LIPI Nilai Pembuatan Kebijakan di Indonesia Belum Berlandaskan Riset

Eko menyatakan bahwa kebijakan publik yang baik dengan landasan sains menjadi salah satu syarat utama menggapai negara yang kuat.

oleh Yopi Makdori diperbarui 23 Okt 2020, 03:30 WIB
Loka Penelitian Teknologi Bersih Lembaga Ilmu Pengetahuan Indonesia (LPTB LIPI) tengah mengembangkan masker menggunakan teknologi khusus sehingga dihasilkan material nanokomposit dalam ukuran nano. (sumber foto : Humas LIPI)

Liputan6.com, Jakarta - Kepala Pusat Penelitian Geoteknologi Lembaga Ilmu Pengetahuan Indonesia (LIPI), Eko Yulianto menilai, pembuatan kebijakan di Indonesia masih belum berlandaskan riset dan Sains.

"Dan faktanya memang kemudian masih melihat kenyataan di negara kita tidak demikian (tak berlandaskan riset). Karena arus informasi yang diberikan dari lembaga penelitian, lembaga akademis dan sebagainya faktanya belum digunakan sebagai landasan dalam pembuatan kebijakan publik," ucap Eko dalam acara Talk to Scientists melalui kanal Youtube LIPI pada Kamis (22/10/2020).

Padahal, menurut Eko, prasyarat kebijakan publik yang baik salah satunya adalah mesti bertumpu pada temuan riset.

"Semakin tinggi proses politik dan semakin tinggi kapasitas teknis, dan semakin tinggi juga pengawasan publik, maka kemudian kebijakan itu kan semakin berkualitas yang basisnya adalah evidence atau bukti.

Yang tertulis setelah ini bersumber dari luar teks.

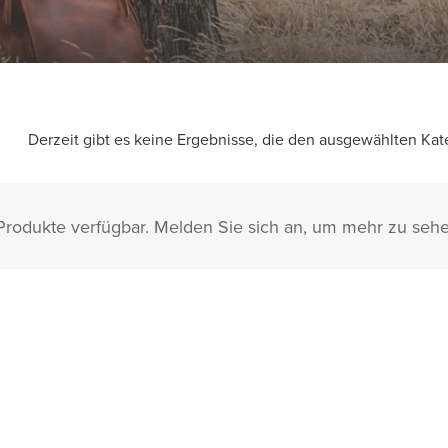
Derzeit gibt es keine Ergebnisse, die den ausgewählten Kat
rodukte verfügbar. Melden Sie sich an, um mehr zu sehe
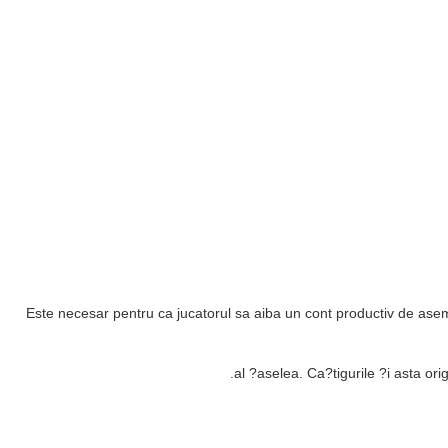
Este necesar pentru ca jucatorul sa aiba un cont productiv de asem
al ?aselea. Ca?tigurile ?i asta ori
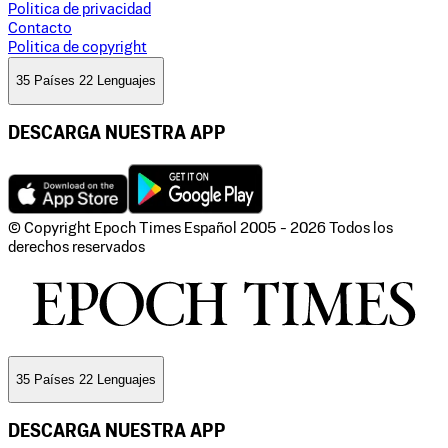
Politica de privacidad
Contacto
Politica de copyright
35 Países 22 Lenguajes
DESCARGA NUESTRA APP
© Copyright Epoch Times Español
2005 - 2026
Todos los
derechos reservados
35 Países 22 Lenguajes
DESCARGA NUESTRA APP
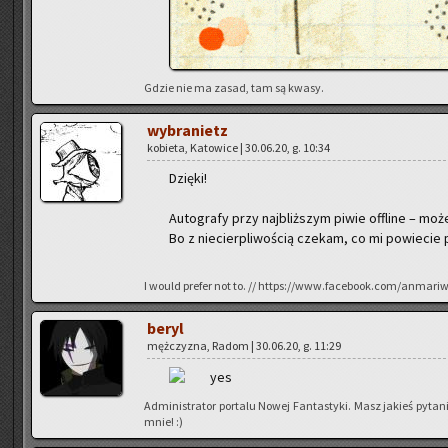
Gdzie nie ma zasad, tam są kwasy.
wy­bra­nietz
ko­bie­ta, Ka­to­wi­ce | 30.06.20, g. 10:34
Dzię­ki!
Au­to­gra­fy przy naj­bliż­szym piwie of­fli­ne – mo
Bo z nie­cier­pli­wo­ścią cze­kam, co mi po­wie­cie 
I would pre­fer not to. // https://www.facebook.com/anmari
beryl
męż­czy­zna, Radom | 30.06.20, g. 11:29
Ad­mi­ni­stra­tor por­ta­lu Nowej Fan­ta­sty­ki. Masz ja­kieś py­
mnie! :)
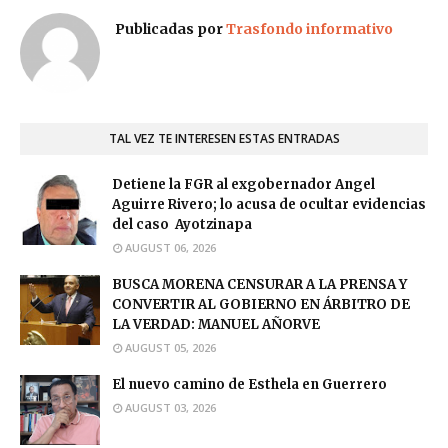
Publicadas por
Trasfondo informativo
TAL VEZ TE INTERESEN ESTAS ENTRADAS
Detiene la FGR al exgobernador Angel
Aguirre Rivero; lo acusa de ocultar evidencias
del caso Ayotzinapa
AUGUST 06, 2026
BUSCA MORENA CENSURAR A LA PRENSA Y
CONVERTIR AL GOBIERNO EN ÁRBITRO DE
LA VERDAD: MANUEL AÑORVE
AUGUST 05, 2026
El nuevo camino de Esthela en Guerrero
AUGUST 03, 2026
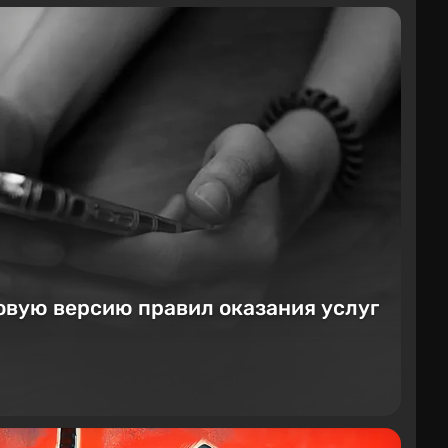
овую версию правил оказания услуг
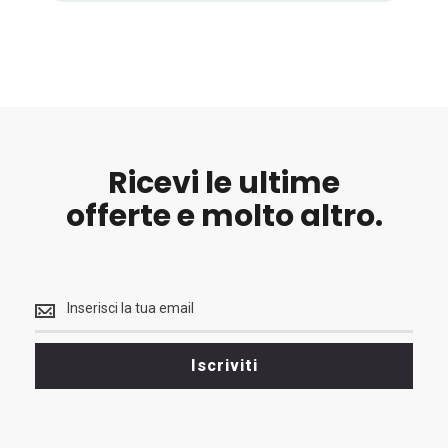
Ricevi le ultime
offerte e molto altro.
Ricevi
le
ultime
<br>
Iscriviti
offerte
e
molto
altro.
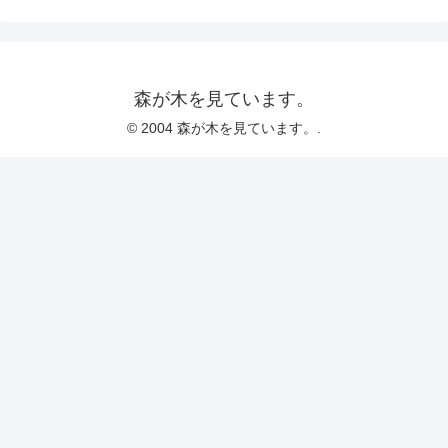
森が木を見ています。
© 2004 森が木を見ています。.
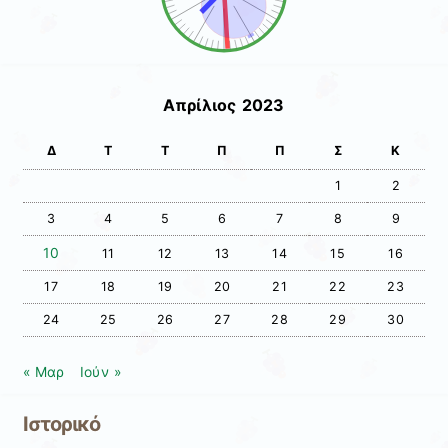
Απρίλιος 2023
Δ
Τ
Τ
Π
Π
Σ
Κ
1
2
3
4
5
6
7
8
9
10
11
12
13
14
15
16
17
18
19
20
21
22
23
24
25
26
27
28
29
30
« Μαρ
Ιούν »
Ιστορικό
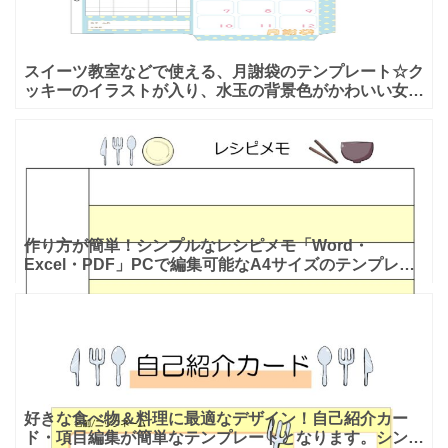
スイーツ教室などで使える、月謝袋のテンプレート☆ク
ッキーのイラストが入り、水玉の背景色がかわいい女の
子ウケするデザイン！ アイシングクッキー教室専用！
クッキーが
作り方が簡単！シンプルなレシピメモ「Word・
Excel・PDF」PCで編集可能なA4サイズのテンプレー
トとなります。レシピのメモを簡単に取れる、イラスト
入りで
好きな食べ物＆料理に最適なデザイン！自己紹介カー
ド・項目編集が簡単なテンプレートとなります。シンプ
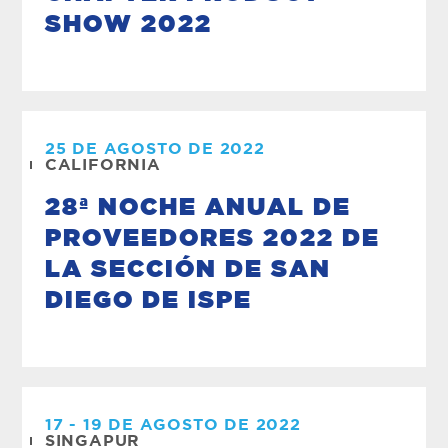
SHOW 2022
25 DE AGOSTO DE 2022
CALIFORNIA
28ª NOCHE ANUAL DE
PROVEEDORES 2022 DE
LA SECCIÓN DE SAN
DIEGO DE ISPE
17 - 19 DE AGOSTO DE 2022
SINGAPUR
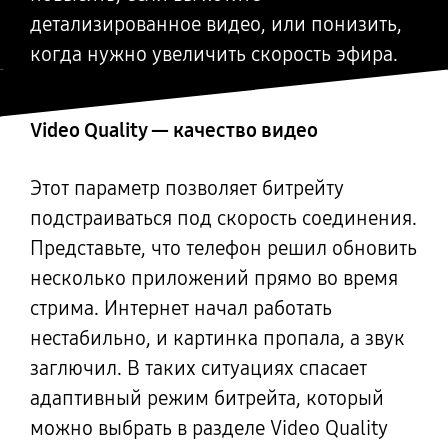
детализированное видео, или понизить,
когда нужно увеличить скорость эфира.
Video Quality — качество видео
Этот параметр позволяет битрейту
подстраиваться под скорость соединения.
Представьте, что телефон решил обновить
несколько приложений прямо во время
стрима. Интернет начал работать
нестабильно, и картинка пропала, а звук
заглючил. В таких ситуациях спасает
адаптивный режим битрейта, который
можно выбрать в разделе Video Quality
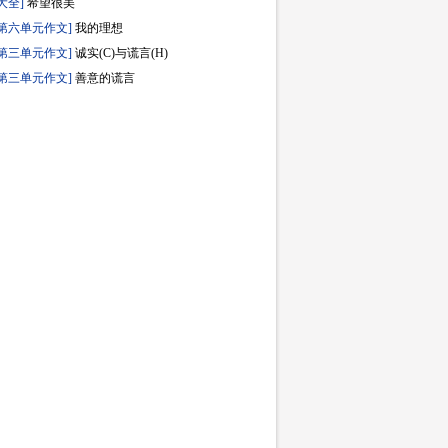
大全]
希望很美
第六单元作文]
我的理想
第三单元作文]
诚实(C)与谎言(H)
第三单元作文]
善意的谎言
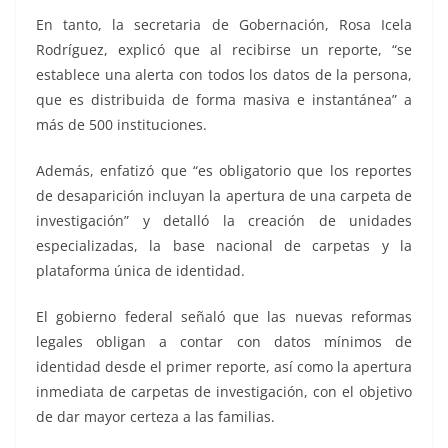
En tanto, la secretaria de Gobernación, Rosa Icela
Rodríguez, explicó que al recibirse un reporte, “se
establece una alerta con todos los datos de la persona,
que es distribuida de forma masiva e instantánea” a
más de 500 instituciones.
Además, enfatizó que “es obligatorio que los reportes
de desaparición incluyan la apertura de una carpeta de
investigación” y detalló la creación de unidades
especializadas, la base nacional de carpetas y la
plataforma única de identidad.
El gobierno federal señaló que las nuevas reformas
legales obligan a contar con datos mínimos de
identidad desde el primer reporte, así como la apertura
inmediata de carpetas de investigación, con el objetivo
de dar mayor certeza a las familias.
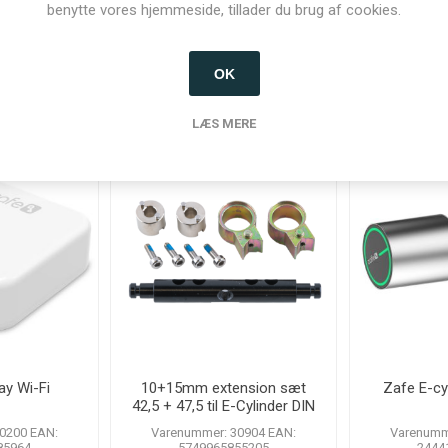
benytte vores hjemmeside, tillader du brug af cookies.
OK
nder der har købt denne vare købte o
LÆS MERE
y Wi-Fi
10+15mm extension sæt
Zafe E-cy
42,5 + 47,5 til E-Cylinder DIN
0200 EAN:
Varenummer: 30904 EAN:
Varenumm
85964
5749965855205
2444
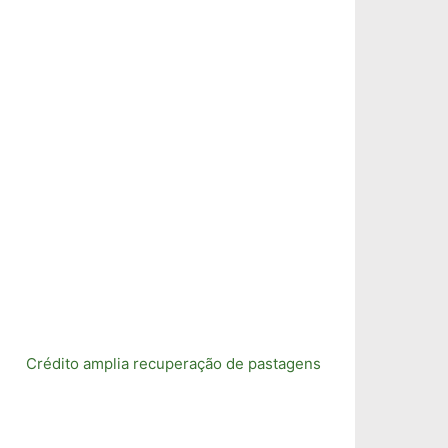
Crédito amplia recuperação de pastagens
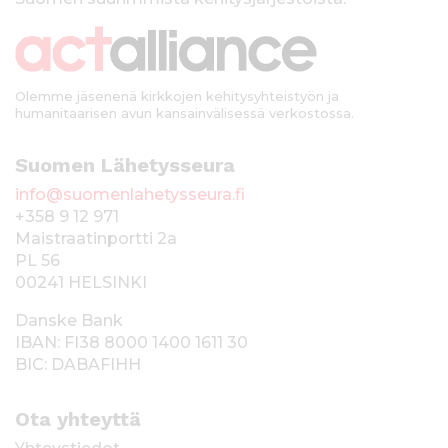
k
i
Olemme jäsenenä kirkkojen kehitysyhteistyön ja
humanitaarisen avun kansainvälisessä verkostossa.
Suomen Lähetysseura
info@suomenlahetysseura.fi
+358 9 12 971
Maistraatinportti 2a
PL 56
00241 HELSINKI
Danske Bank
IBAN: FI38 8000 1400 1611 30
BIC: DABAFIHH
Ota yhteyttä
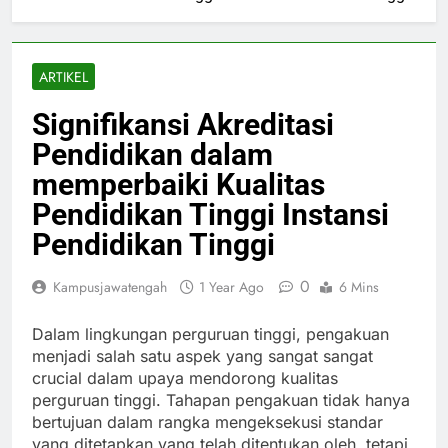
ARTIKEL
Signifikansi Akreditasi
Pendidikan dalam
memperbaiki Kualitas
Pendidikan Tinggi Instansi
Pendidikan Tinggi
0
Kampusjawatengah
1 Year Ago
6 Mins
Dalam lingkungan perguruan tinggi, pengakuan
menjadi salah satu aspek yang sangat sangat
crucial dalam upaya mendorong kualitas
perguruan tinggi. Tahapan pengakuan tidak hanya
bertujuan dalam rangka mengeksekusi standar
yang ditetapkan yang telah ditentukan oleh, tetapi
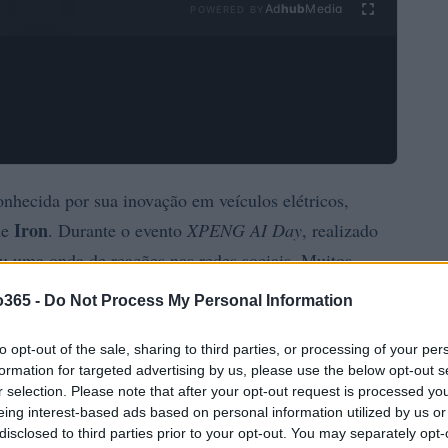
Ad
hub
Media
POWERED BY
onhecida por sua inovação em veículos elétricos,
Iron
de
. Durante o evento
XPENG AI Day
, realizado
 uma onda de reações nas redes sociais. Muitos
ô não seria, na verdade, uma pessoa disfarçada.
o365 -
Do Not Process My Personal Information
to opt-out of the sale, sharing to third parties, or processing of your per
formation for targeted advertising by us, please use the below opt-out s
r selection. Please note that after your opt-out request is processed y
eing interest-based ads based on personal information utilized by us or
disclosed to third parties prior to your opt-out. You may separately opt-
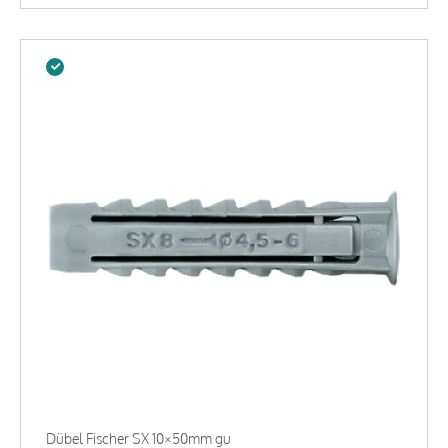
Dübel Fischer SX 10×50mm gu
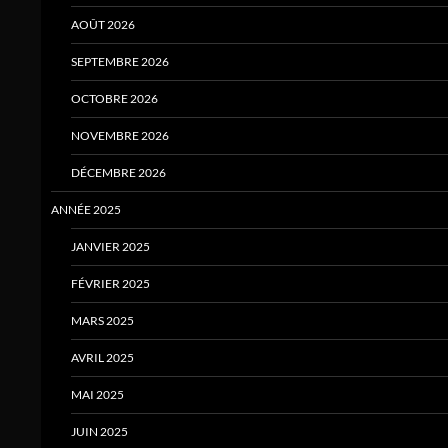
AOÛT 2026
SEPTEMBRE 2026
OCTOBRE 2026
NOVEMBRE 2026
DÉCEMBRE 2026
ANNÉE 2025
JANVIER 2025
FÉVRIER 2025
MARS 2025
AVRIL 2025
MAI 2025
JUIN 2025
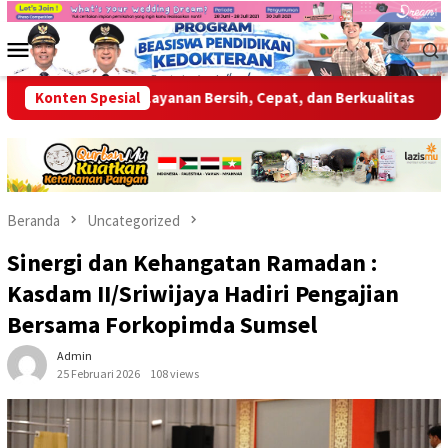
Loncat
ke
Menu
konten
Mobile
p Berikan Layanan Bersih, Cepat, dan Berkualitas
Konten Spesial
Wabup O
Beranda
Uncategorized
Sinergi dan Kehangatan Ramadan :
Kasdam II/Sriwijaya Hadiri Pengajian
Bersama Forkopimda Sumsel
Admin
25 Februari 2026
108 views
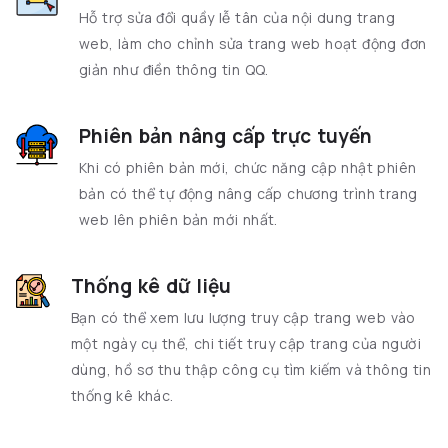
Hỗ trợ sửa đổi quầy lễ tân của nội dung trang
web, làm cho chỉnh sửa trang web hoạt động đơn
giản như điền thông tin QQ.
Phiên bản nâng cấp trực tuyến
Khi có phiên bản mới, chức năng cập nhật phiên
bản có thể tự động nâng cấp chương trình trang
web lên phiên bản mới nhất.
Thống kê dữ liệu
Bạn có thể xem lưu lượng truy cập trang web vào
một ngày cụ thể, chi tiết truy cập trang của người
dùng, hồ sơ thu thập công cụ tìm kiếm và thông tin
thống kê khác.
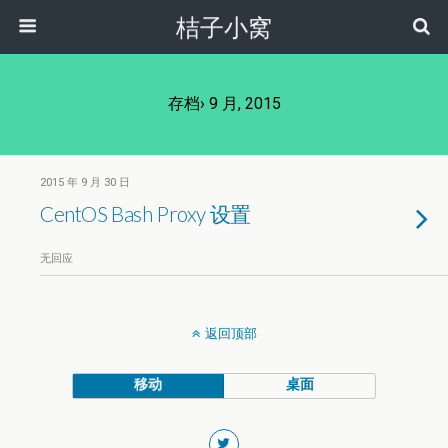
桔子小窝
存档› 9 月, 2015
2015 年 9 月 30 日
CentOS Bash Proxy 设置
无回应
返回顶部
移动
桌面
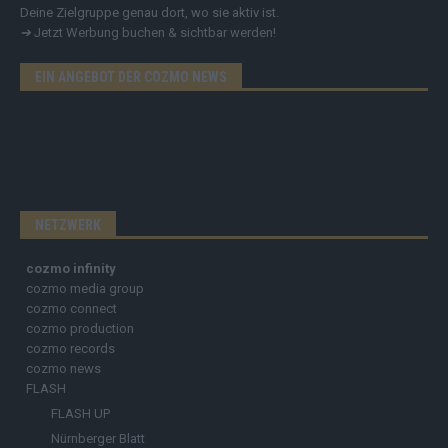
Deine Zielgruppe genau dort, wo sie aktiv ist.
➔
Jetzt Werbung buchen & sichtbar werden!
EIN ANGEBOT DER COZMO NEWS
NETZWERK
cozmo infinity
cozmo media group
cozmo connect
cozmo production
cozmo records
cozmo news
FLASH
FLASH UP
Nürnberger Blatt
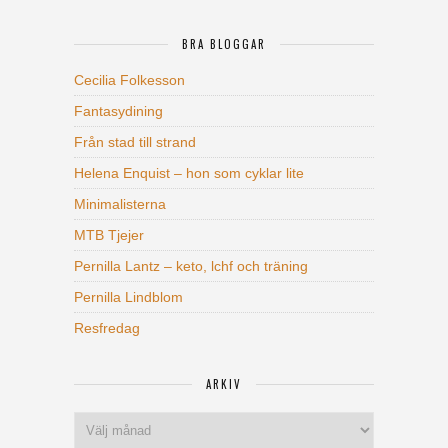
BRA BLOGGAR
Cecilia Folkesson
Fantasydining
Från stad till strand
Helena Enquist – hon som cyklar lite
Minimalisterna
MTB Tjejer
Pernilla Lantz – keto, lchf och träning
Pernilla Lindblom
Resfredag
ARKIV
Arkiv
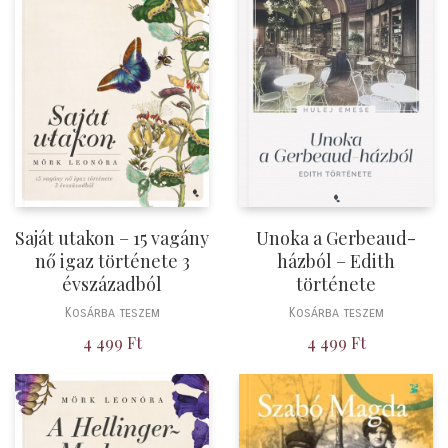
Saját utakon – 15 vagány
Unoka a Gerbeaud-
nő igaz története 3
házból – Edith
évszázadból
története
Kosárba teszem
Kosárba teszem
4 499
Ft
4 499
Ft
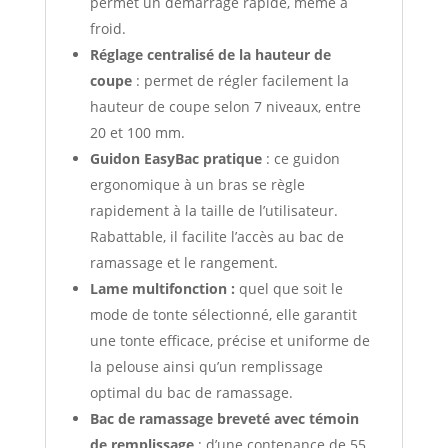
permet un démarrage rapide, même à
froid.
Réglage centralisé de la hauteur de
coupe
: permet de régler facilement la
hauteur de coupe selon 7 niveaux, entre
20 et 100 mm.
Guidon EasyBac pratique
: ce guidon
ergonomique à un bras se règle
rapidement à la taille de l’utilisateur.
Rabattable, il facilite l’accès au bac de
ramassage et le rangement.
Lame multifonction :
quel que soit le
mode de tonte sélectionné, elle garantit
une tonte efficace, précise et uniforme de
la pelouse ainsi qu’un remplissage
optimal du bac de ramassage.
Bac de ramassage breveté avec témoin
de remplissage
: d’une contenance de 55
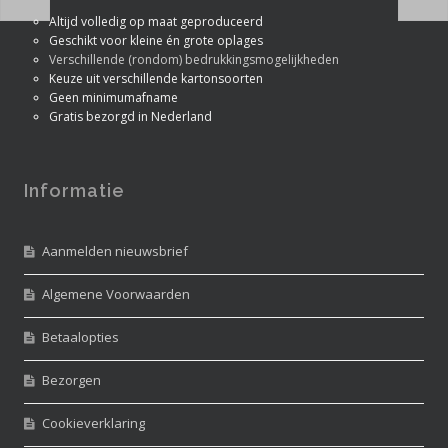
Altijd volledig op maat geproduceerd
Geschikt voor kleine én grote oplages
Verschillende (rondom) bedrukkingsmogelijkheden
Keuze uit verschillende kartonsoorten
Geen minimumafname
Gratis bezorgd in Nederland
Informatie
Aanmelden nieuwsbrief
Algemene Voorwaarden
Betaalopties
Bezorgen
Cookieverklaring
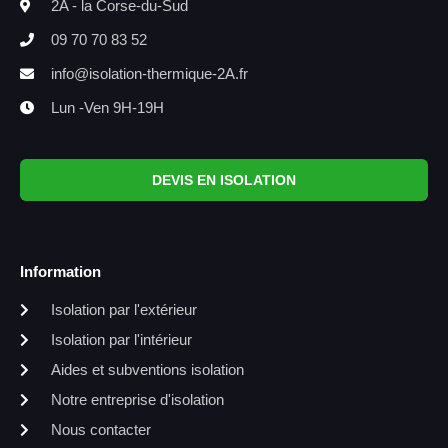
2A - la Corse-du-Sud
09 70 70 83 52
info@isolation-thermique-2A.fr
Lun -Ven 9H-19H
DEVIS EN ISOLATION
Information
Isolation par l'extérieur
Isolation par l'intérieur
Aides et subventions isolation
Notre entreprise d'isolation
Nous contacter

Untuk mendapatkan bukti tentu kita perlu riset atau sains," beber Eko.

Eko menyatakan bahwa kebijakan publik yang baik dengan landasan sains menjadi salah satu syarat utama menggapai negara yang kuat.

"Di situlah kemudian dalam membangun upaya negara yang kuat itu sains menjadi syarat mutlak untuk mencerdaskan bangsa atau menjadi modalitas untuk mencapai tujuan bernegara kita yang termuat dalam pembukaan undang-undang dasar," jelas dia.

 

Saksikan Video Pilihan Berikut Ini:

2 dari 2 halaman

Perlu Jembatan

Kurangnya hasil riset digunakan sebagai sarana mengambil kebijakan, menurut Eko, disebabkan lantaran tak adanya jembatan yang dapat menghubungkan sains dengan pihak terkait yang dapat digunakan untuk menyusun kebijakan.

"Kita masih belum memiliki satu jembatan yang kita sebut sebagai jembatan komunikasi sains, bagaimana sebuah Sains hasil-hasil riset itu dikomunikasikan kepada masyarakat, kepada pemerintah pembuat kebijakan," ucapnya.

Hal ini dinilai penting agar pemangku kepentingan dapat mengakses hasil riset tersebut dan menerjemahkannya dalam bentuk kebijakan. Pada sisi lain, adanya jembatan komunikasi sains ini juga diharapkan dapat menjadi ajang mengedukasi publik.

"Itu menjadi sebuah proses public education, pendidikan masyarakat sehingga membuat masyarakat lebih baik, lebih terdidik," jelas Eko.

Dengan adanya masyarakat terdidik, lanjut Eko, mereka bisa mengawasi setiap jengkal langkah dan kebijakan yang dibuat oleh penguasa.

"Tadi saya sebutkan syarat ketiga dari negara yang kuat adalah masyarakat yang kuat, masyarakat yang kuat cirinya apa? Mereka tahu hak dan tahu kewajibannya dan dia tahu apa yang harus dilakukan. Sehingga dengan demikian kalau masyarakat kita telah cerdas berkat hasil riset tadi, maka masyarakat sendiri akan bisa berfungsi sebagai public control watch kepada kebijakan dan pembuat kebijakan," tandas Eko.